When the storms hit last year, local residents were flooded and without power. First responders like FEMA set up shelters and command centers in the immediate aftermath which had power from generators. Those outposts also had communication capability, enabling residents to charge devices and transmit messages to loved ones. In many cases that communications capability was set up via satellite services, which replaced flooded terrestrial connections.

At that time, Hughes Network Systems provided satellite communications services for FEMA and Habitat For Humanity. Now, the company is trying to get the word out about establishing a back up communications network as part of pre-storm planning.

“With Sandy, we had FEMA up and running within 48 hours,” Tony Bardo, assistant vice president for government solutions at Hughes tells CivSource. “Initially, they only had terrestrial services, but those were flooded.”

He explains that, in the event of a hurricane or superstorm, communications infrastructure that is housed underground, can get flooded. Agencies typically try to avoid this by working with multiple vendors as part of continuity and disaster planning thinking that they will get a redundant network. Indeed under the federal Networx contract, allowances are made for agencies to work with multiple vendors in an effort to try and create redundancy.

“The issue is if you go with two terrestrial providers, all you end up with is a duplicate network. In a flood, terrestrial access points are still the same and both will be flooded. With satellite back up, that antenna is usually on the roof and is designed to withstand high winds.
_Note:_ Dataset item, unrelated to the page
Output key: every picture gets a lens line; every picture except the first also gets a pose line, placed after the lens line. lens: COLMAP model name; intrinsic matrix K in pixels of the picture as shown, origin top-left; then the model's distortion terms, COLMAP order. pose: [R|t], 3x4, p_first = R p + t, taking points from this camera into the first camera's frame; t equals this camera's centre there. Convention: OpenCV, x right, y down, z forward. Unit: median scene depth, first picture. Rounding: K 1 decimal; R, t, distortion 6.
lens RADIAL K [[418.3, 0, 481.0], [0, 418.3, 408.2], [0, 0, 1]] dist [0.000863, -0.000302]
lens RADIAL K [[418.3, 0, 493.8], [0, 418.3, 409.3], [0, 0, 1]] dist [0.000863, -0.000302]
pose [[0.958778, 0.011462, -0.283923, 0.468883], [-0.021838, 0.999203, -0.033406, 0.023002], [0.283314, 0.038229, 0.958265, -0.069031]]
If you have power, the failover can then go to satellite, instead of relying on a second, flooded connection,” he says.

For an agency like FEMA, they have to be invited in by a state, as such they rely on restorative services that get stood up in the aftermath.  These restorative services can provide a completely diverse Virtual Private Network (VPN) backup service for locations connected by Wide Area Networks (WAN). Hughes designs, pilots, configures, and integrates a private satellite network with a WAN. After an emergency occurs, communications can be restored within 48 hours using standard VSAT equipment.

According to Bardo, local agencies can plan ahead and set up the dual network leaving FEMA to focus on restorative services for citizens.  Setting up a network like this can take approximately 45-60 days depending on the number of sites to be included.
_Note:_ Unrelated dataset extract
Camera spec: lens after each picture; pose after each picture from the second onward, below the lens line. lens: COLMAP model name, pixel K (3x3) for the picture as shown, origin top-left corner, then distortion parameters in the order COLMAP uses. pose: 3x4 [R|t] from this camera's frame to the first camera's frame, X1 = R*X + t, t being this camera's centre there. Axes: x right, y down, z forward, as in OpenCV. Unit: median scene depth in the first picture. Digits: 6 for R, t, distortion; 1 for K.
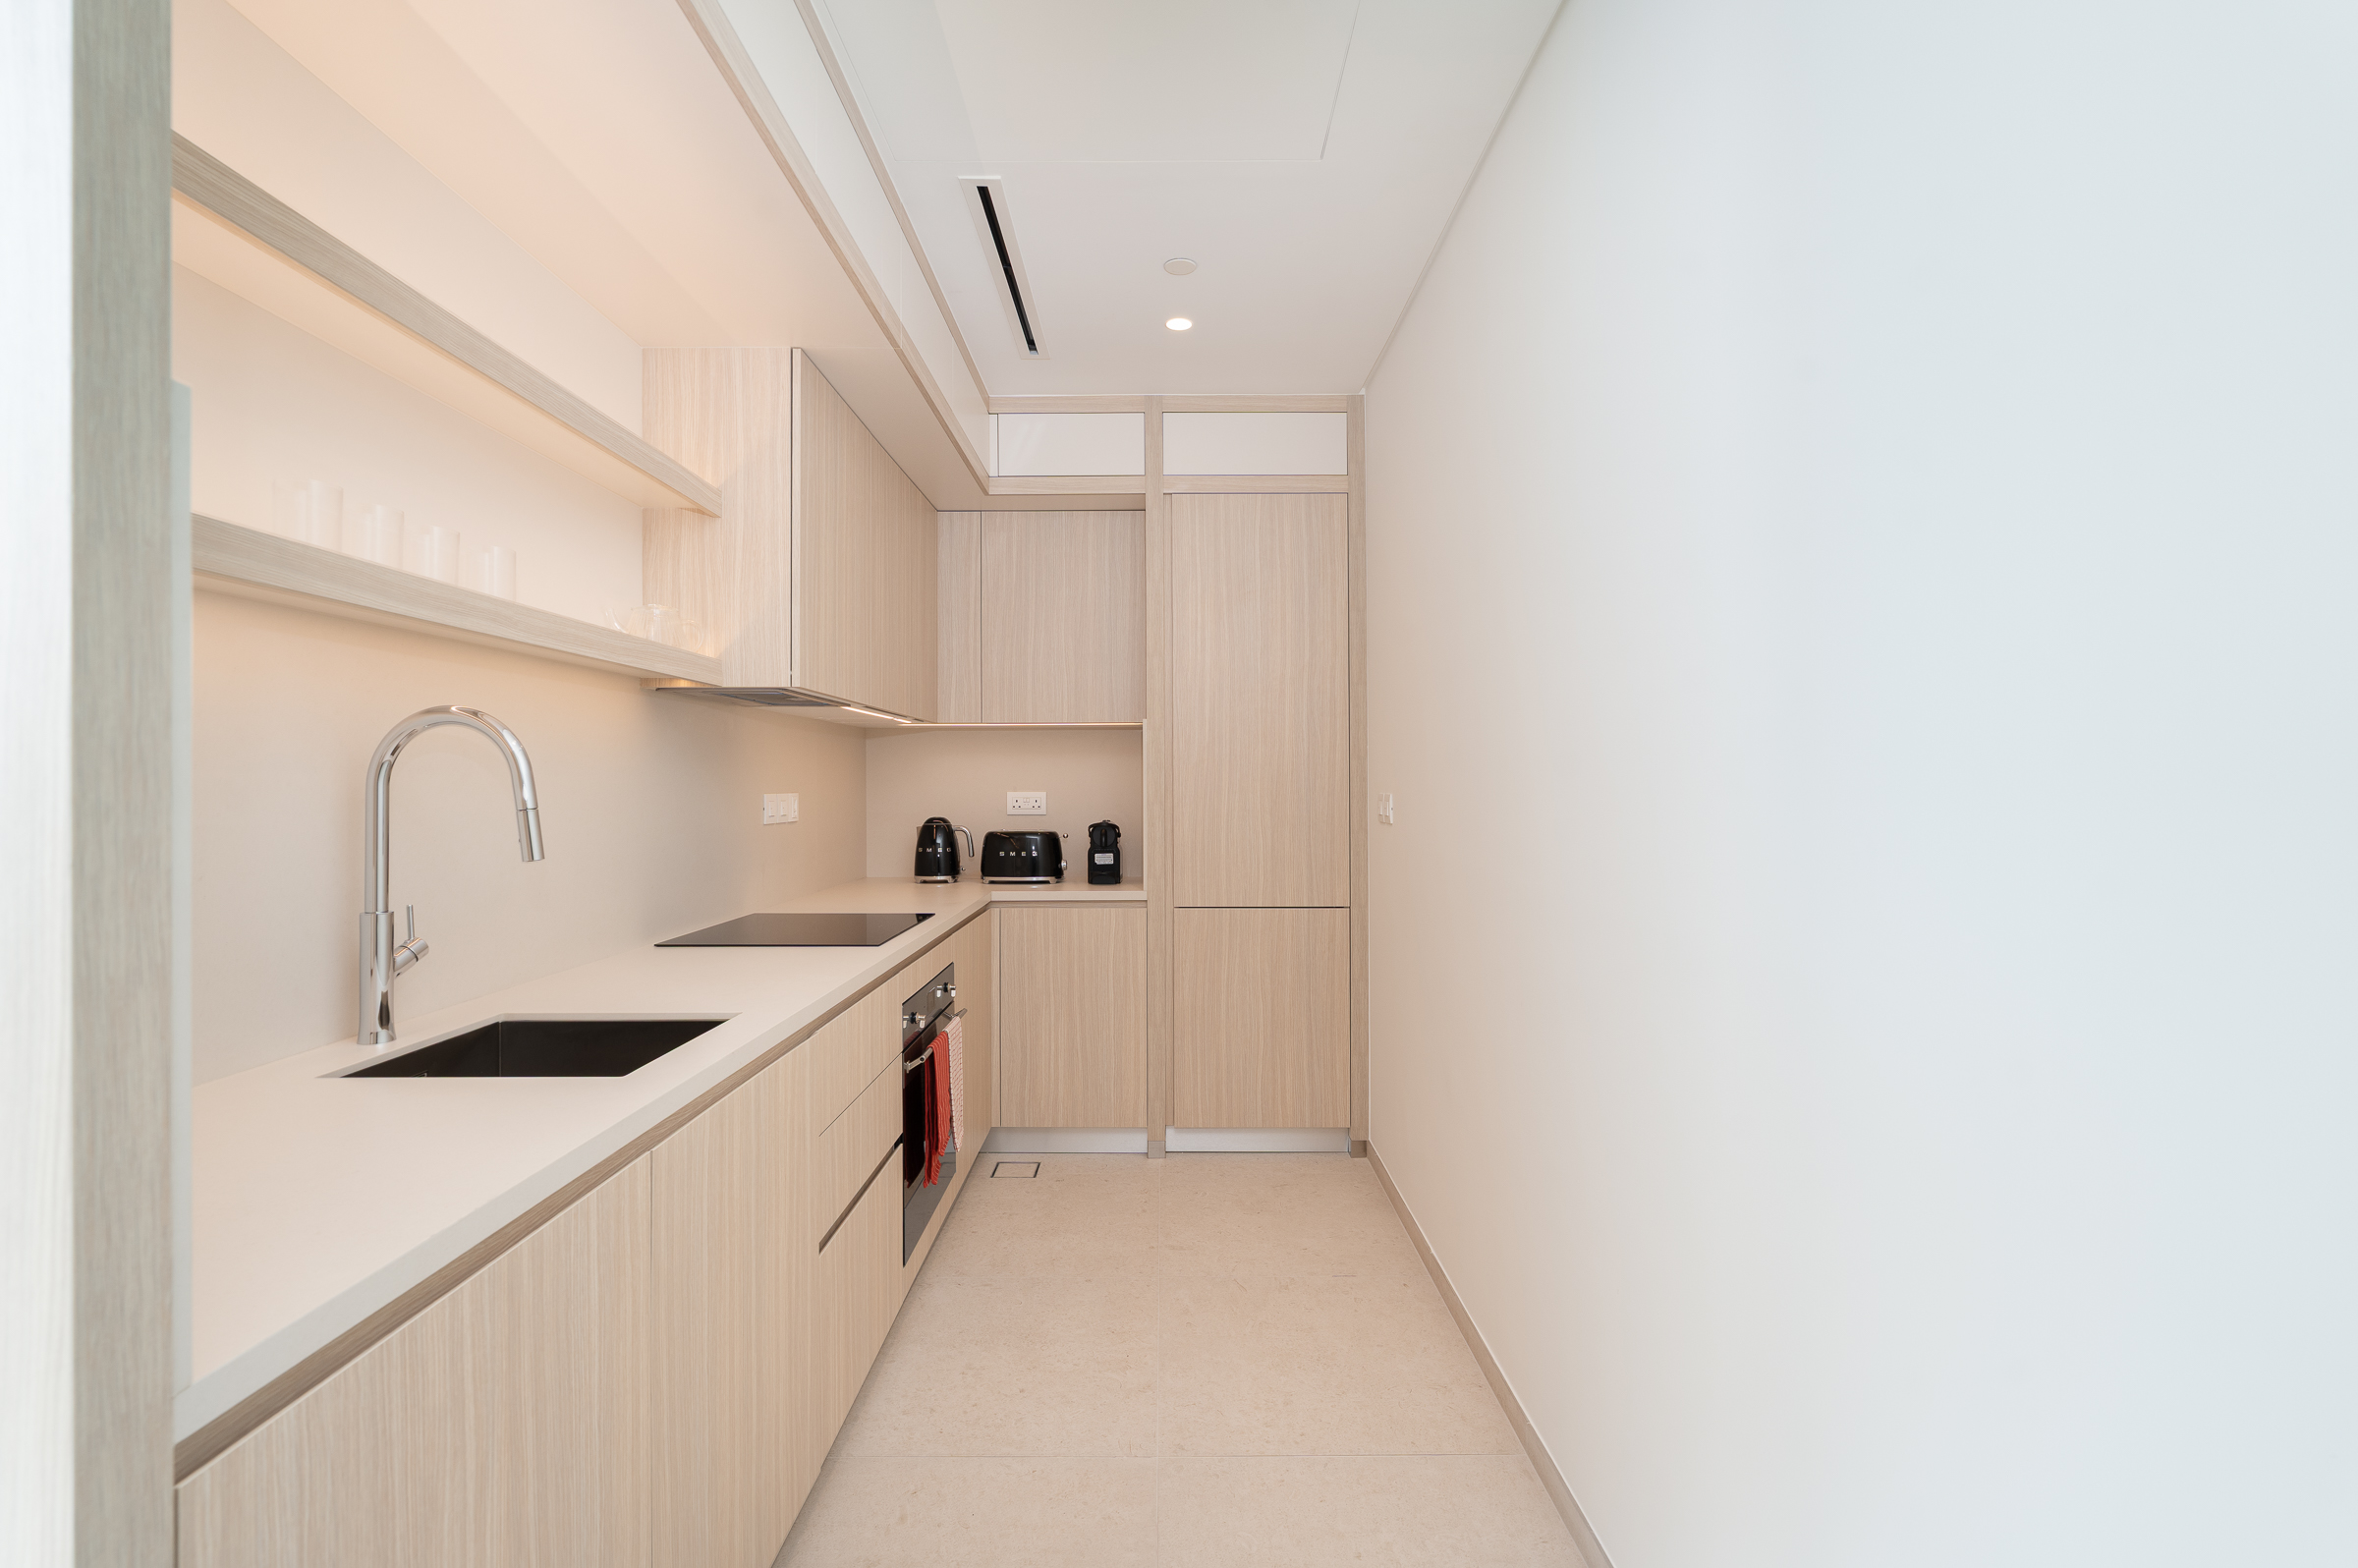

“There are a lot of options, once you identify the sites that are mission critical. We also offer part-time service options so agencies don’t have to pay the full freight on what is supposed to be a backup network. These plans give you a certain number of hours per month so you can regularly test the network, and then they go over to full-time in the event of a disaster.”

New routers can detect the failure of the terrestrial connection and change over to the backup satellite network. Bardo notes that satellite technology is also rapidly improving, offering higher capacity and faster connections. “This technology is getting faster, cheaper and better. Ten years ago people thought satellite would be a lot slower but that’s really not the case now.” New high-throughput technology can give users up to 15 Mbps.

“The issue is, people think of buying back up generators, back up servers, putting infrastructure off site. That’s fine, they should be doing that, but if they don’t have a backup network, those additional servers are still going to be useless,” Bardo says.